First, the Act will mean an increase in drugmakers’ sales, according to a PriceWaterhouseCoopers (PWC) report. About 32 million additional people will be insured by 2019, and about half of them will be covered by Medicaid. The insured are more likely to fill prescriptions, so this is to the industry’s benefit. But the Act will also raise the rebates required of branded-drug manufacturers from 15.1% to 23.1%. Will this hurt drugmakers? Probably not. “The impact of an increase in the Medicaid rebate rate may be less extensive than believed as rebates currently in place already exceed this rate,” says the PWC report.

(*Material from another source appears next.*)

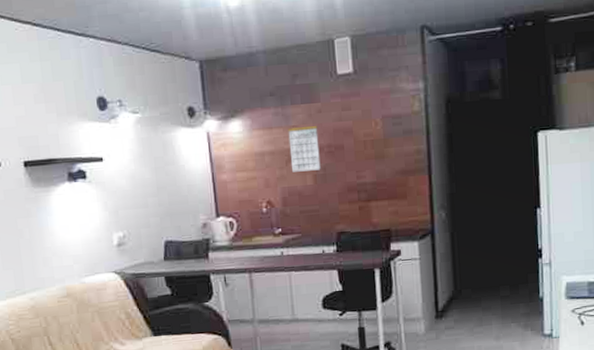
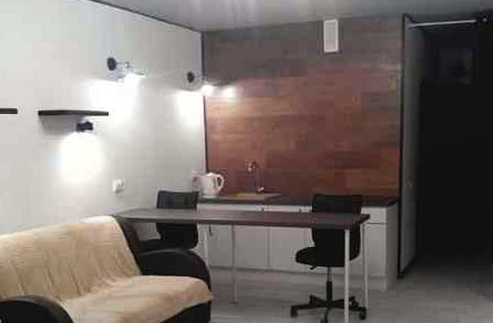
calendar: present [288,125,321,172] -> none [276,96,303,137]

Previously, pharmaceutical companies often lost sales when beneficiaries entered the doughnut hole in Medicare coverage. But the Act contains several provisions to help patients move through the hole quickly. As of the Act’s signing, the government will pay a $250 rebate to each patient in the hole. By 2011, manufacturers will have to provide 50% discounts on branded drugs to patients in the doughnut hole. Although this might sound bad, the PWC report notes that drugmakers already provide discounts on prescriptions filled in the coverage gap. So this part of the Act might not affect drugmakers much, except perhaps by boosting sales.
On the other hand, the Act requires each pharmaceutical manufacturer to pay a fee based on its share of total branded-drug sales to government programs. Executives told of this detail might have responded, “I knew there was a down side.” Not so fast. The Act divides sales amounts into five ranges and taxes each range at a different percentage. A company with $300 million in sales would pay nothing on its first $5 million, 10% on sales between $5 and $125 million, 40% on sales between $125 million and $225 million, and 75% on sales between $225 million and $300 million. “Given the fixed dollar amount, over time, the impact diminishes relative to pharmaceutical sales,” said the PWC report.
Finally, large biopharmaceutical companies knew right away that healthcare reform would be good for them because the Act gives innovators 12 years of data exclusivity. Many small biopharmaceutical companies and manufacturers of generic biologics likely felt left out when they heard the news, but there’s a silver lining. The Act allocates $1 billion for a two-year temporary tax credit to encourage the development of new therapies. The 50% tax credit will go to companies with 250 employees or fewer, and is intended to help small, undercapitalized biotech companies, according to the PWC report.
At worst, healthcare reform will likely have little effect on drugmakers’ pocketbooks. At best, it will increase their sales without greatly increasing the amount of tax or rebates they pay. Pharmaceutical executives may soon be moved to paraphrase Patrick Henry and say, “If this be socialism, make the most of it.”